### [What this task involves]
Count the lines below containing "Limousine"; state the number only.

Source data

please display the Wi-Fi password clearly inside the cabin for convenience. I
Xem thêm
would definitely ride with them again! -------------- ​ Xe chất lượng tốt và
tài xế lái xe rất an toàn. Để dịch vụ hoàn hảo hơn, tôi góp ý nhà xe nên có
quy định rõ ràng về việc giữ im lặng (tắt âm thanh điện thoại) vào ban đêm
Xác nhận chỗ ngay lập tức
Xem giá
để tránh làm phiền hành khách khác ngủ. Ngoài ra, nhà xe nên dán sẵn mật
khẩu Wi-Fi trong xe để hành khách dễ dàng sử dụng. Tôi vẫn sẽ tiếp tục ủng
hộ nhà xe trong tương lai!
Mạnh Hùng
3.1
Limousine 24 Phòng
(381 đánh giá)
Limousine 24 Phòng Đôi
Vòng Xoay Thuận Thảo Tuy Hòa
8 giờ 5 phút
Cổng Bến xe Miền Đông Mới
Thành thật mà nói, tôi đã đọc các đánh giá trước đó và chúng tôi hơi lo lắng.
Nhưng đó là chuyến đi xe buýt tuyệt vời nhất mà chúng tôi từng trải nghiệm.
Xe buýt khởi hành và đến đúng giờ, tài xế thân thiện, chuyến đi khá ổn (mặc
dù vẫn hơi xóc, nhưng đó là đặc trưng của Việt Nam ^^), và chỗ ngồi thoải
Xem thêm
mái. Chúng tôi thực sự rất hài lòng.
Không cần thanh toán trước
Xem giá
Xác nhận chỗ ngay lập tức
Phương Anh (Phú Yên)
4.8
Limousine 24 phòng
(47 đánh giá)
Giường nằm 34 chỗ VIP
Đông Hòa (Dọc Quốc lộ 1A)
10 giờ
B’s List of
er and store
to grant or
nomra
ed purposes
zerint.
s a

### [Result]
3